Perhaps the greatest means God has given us, under the Holy Spirit, for making us more like himself are the people in our lives who love us enough to confront our patterns of selfishness, unhealthiness, and sin. Marriage places that loving person with us in the same family, the same house, the same budget, and the same covenant promise. If God is unfailingly faithful to his promises, and the Spirit really is more powerful than our weaknesses, and we both truly want more of God, he’ll be using us to eradicate sin and cultivate righteousness in one another.
5. Christian marriage declares the gospel more humbly, consistently, and clearly than almost any other kind of relationship we have in this life.
God’s counsel for marriage is cross-shaped. The path to the most beautiful, most powerful, most satisfying marriages is the road to Calvary. The Bible is clear that the behaviors and rhythms of the marriage covenant are a billboard of Christ’s forgiving, sacrificial, redeeming love for sinners. Paul repeats this in several ways, speaking to husbands and wives.
The husband is the head of the wife even as Christ is the head of the church, his body, and is himself its Savior. (Ephesians 5:23)Husbands, love your wives, as Christ loved the church and gave himself up for her. (Ephesians 5:25)“Therefore a man shall leave his father and mother and hold fast to his wife, and the two shall become one flesh.” This mystery is profound, and I am saying that it refers to Christ and the church.” (Ephesians 5:31–32)
You rarely see this kind of Christ-like love in other relationships because the stakes are never as high. A husband and wife have covenanted before God to love each other until death. There are no exit ramps or escape hatches.
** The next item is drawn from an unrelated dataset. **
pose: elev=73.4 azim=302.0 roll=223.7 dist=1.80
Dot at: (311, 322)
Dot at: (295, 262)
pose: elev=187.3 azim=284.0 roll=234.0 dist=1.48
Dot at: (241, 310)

That might sound scary to some, but we were made for this kind of love — covenantal, enduring, lavish, promise-keeping love. It’s how God loves us, and it’s the kind of love that confirms — tangibly and regularly — the gospel we share with our needy world.
Marriage cannot make you complete or happy. Only God will ever satisfy the deepest longings and ambitions you have. But God also made marriage, and he wants lots and lots of his children to experience it, because he loves them. He wants them to make the lifelong promises, to do the everyday hard work, and to enjoy the deep and abiding streams of his grace unique to that relationship.